In a statement Monday, GWEC CEO Ben Backwell said that “expanding growth to the levels needed to reach net-zero and achieve energy security requires a new, more proactive approach to policy-making around the world.” world will require”.

“The events of the last year, which have seen global economies and consumers exposed to extreme volatility in fossil fuel consumption and high prices, are a symptom of a hesitant and disorderly energy transition,” Backwell continued.

Russia’s invasion of Ukraine “revealed the impact of dependency on fossil fuel imports on energy security.”

“The last 12 months should be a major wake-up call that we must move forward with determination and transition to 21st century renewable energy systems.”

It’s no surprise that organizations like the GWEC are calling for an increase in renewable energy, but achieving any kind of meaningful change in the planet’s energy mix is ​​a monumental task.

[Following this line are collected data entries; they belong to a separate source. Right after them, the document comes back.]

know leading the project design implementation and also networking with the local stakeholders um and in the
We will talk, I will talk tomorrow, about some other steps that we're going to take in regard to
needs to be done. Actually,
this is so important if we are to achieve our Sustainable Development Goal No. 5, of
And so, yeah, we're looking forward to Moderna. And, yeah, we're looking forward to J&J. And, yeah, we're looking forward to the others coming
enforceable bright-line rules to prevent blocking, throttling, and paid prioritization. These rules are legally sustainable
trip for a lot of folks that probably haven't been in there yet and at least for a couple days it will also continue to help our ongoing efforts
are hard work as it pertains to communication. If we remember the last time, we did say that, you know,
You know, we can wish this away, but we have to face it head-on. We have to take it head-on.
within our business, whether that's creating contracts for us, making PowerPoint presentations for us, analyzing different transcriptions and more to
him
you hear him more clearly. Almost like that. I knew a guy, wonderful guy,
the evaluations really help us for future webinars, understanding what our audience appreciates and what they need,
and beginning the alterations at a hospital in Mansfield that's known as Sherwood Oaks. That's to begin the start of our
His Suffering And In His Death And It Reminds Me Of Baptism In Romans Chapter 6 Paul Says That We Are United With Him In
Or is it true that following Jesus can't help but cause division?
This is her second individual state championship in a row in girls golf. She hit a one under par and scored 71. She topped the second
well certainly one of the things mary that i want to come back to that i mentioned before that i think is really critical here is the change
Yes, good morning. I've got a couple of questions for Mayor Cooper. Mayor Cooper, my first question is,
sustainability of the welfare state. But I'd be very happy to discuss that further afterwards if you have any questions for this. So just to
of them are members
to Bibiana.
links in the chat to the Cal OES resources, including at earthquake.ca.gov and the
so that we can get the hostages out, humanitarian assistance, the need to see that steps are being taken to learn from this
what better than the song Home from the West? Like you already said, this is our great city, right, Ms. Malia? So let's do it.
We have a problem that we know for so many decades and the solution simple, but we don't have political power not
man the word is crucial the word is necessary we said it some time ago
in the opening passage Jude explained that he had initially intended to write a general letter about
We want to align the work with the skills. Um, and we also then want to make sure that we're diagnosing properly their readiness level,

Fossil fuels are an integral part of the global energy mix and companies continue to discover and develop oil and gas fields in locations around the world.

In fact, the International Energy Agency reported in March that energy-related carbon dioxide emissions rose to their highest levels in history in 2021. The IEA found that energy-related global CO2 emissions rose 6% in 2021 to a record high of 36.3 billion tonnes.

In the same month, UN Secretary-General Antonio Guterres also warned that the planet emerged from last year’s COP26 summit in Glasgow with “a certain naïve optimism” and was “sleepwalking into a climate catastrophe”.